Appalachian Carnival transports us to May Day, 1970, as Annabelle Cory—a comely nineteen-year-old, disheartened with her West Virginia coal-town prospects—flirts with Walt Ryder, who runs a game in a carnival and wins a date with her after the show closes. Until then, she wanders McCain’s Magic Midway, taking in some sideshows, playing a few games, and riding the wheel. A three-armed man reads her Tarot—mysterious cards with images that eerily mirror her circumstances. Later that night at a club in town, Walt and Annabelle eat, drink, and talk. He makes much of his life on the road, and she confesses her yen for somewhere else. Abandoning caution for a chance at adventure and romance, she goes with him to his hotel bed, and the next night she leaves home with Walt and the carnival. 

Narrating her tale of the following week, Annabelle’s voice is laced with hillbilly dialect and carny jargon, yet it is also woven with language begotten from her love of reading. Her love for Walt takes wing amid blind lust, but shortly spirals in and out of her confused heart. She follows him through the day-to-day world of a traveling carnival—a realm of sideshow freaks, alibi agents, ride jockeys, kootch dancers, flat stores, and hanky-pank joints—a world within a world. Assuming that he has won Annabelle, Walt then turns his eyes to other contests: his morning game shows on TV; his daily business of bamboozling locals with softballs and peach baskets; his nightly gambling at blackjack, poker, or dice. Money is the other prize he desires—but at what price? Annabelle also needs to win some money. For until she does, she’s at the mercy of Walt’s world.

Working a hoop-toss game for Walt’s boss, Nickel Nick, Annabelle encounters a bizarre cast of carny characters. She befriends Isis, a tattooed bearded lady, who gives her a booklet that she wrote, spelling out Isis’ heretical notions. She coaxes Annabelle to seek her essential self, warning her of pitfalls in the quest. Trips, the three-armed man, and Isis’ beau, deals out poker, Tarot cards, and Jungian opinions. Madeline, who works her father’s wheel of chance on the midway, also befriends Annabelle, and invites her along on an LSD trip. Cheeks, a fat fellow who owns the Frog-Baby sideshow, parties heartily and doles out blackjack, moonshine, and psychedelics in his motel room. Bad-Eye Mike, in a razzle joint next to Annabelle’s hoop toss, cheats a local rube out of his paycheck, and when the rube vents his rage at Annabelle, Walt coldcocks him with a hammer, starting a feud that just won’t quit.

Directions:
1. Could you transcribe the book description word for word, everything from "Appalachian Carnival transports" down to "and the carnival."?
2. Answer these questions from the book description:
(a) On what date does the story open?
(b) Who owns the Frog-Baby sideshow?
(c) What does Walt hit the rube with?
3. How would you render this sentence from the book description in Spanish: "Money is the other prize he desires—but at what price?"
The lines after this point are separate material, unrelated to the book description.

Available data:
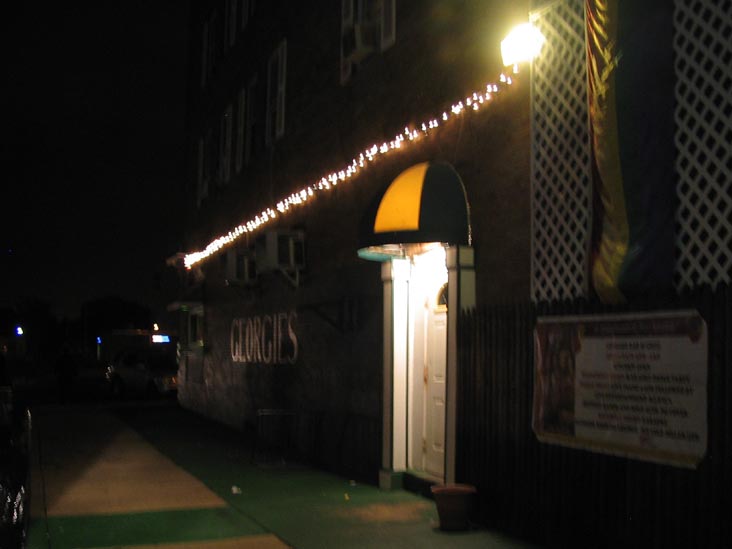
Locate an element on the screen. The width and height of the screenshot is (732, 549). window is located at coordinates (447, 298).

Activity answers:
1.
Appalachian Carnival transports us to May Day, 1970, as Annabelle Cory—a comely nineteen-year-old, disheartened with her West Virginia coal-town prospects—flirts with Walt Ryder, who runs a game in a carnival and wins a date with her after the show closes. Until then, she wanders McCain’s Magic Midway, taking in some sideshows, playing a few games, and riding the wheel. A three-armed man reads her Tarot—mysterious cards with images that eerily mirror her circumstances. Later that night at a club in town, Walt and Annabelle eat, drink, and talk. He makes much of his life on the road, and she confesses her yen for somewhere else. Abandoning caution for a chance at adventure and romance, she goes with him to his hotel bed, and the next night she leaves home with Walt and the carnival.

2.
(a) May Day, 1970
(b) Cheeks
(c) A hammer

3. El dinero es el otro premio que él desea, pero ¿a qué precio?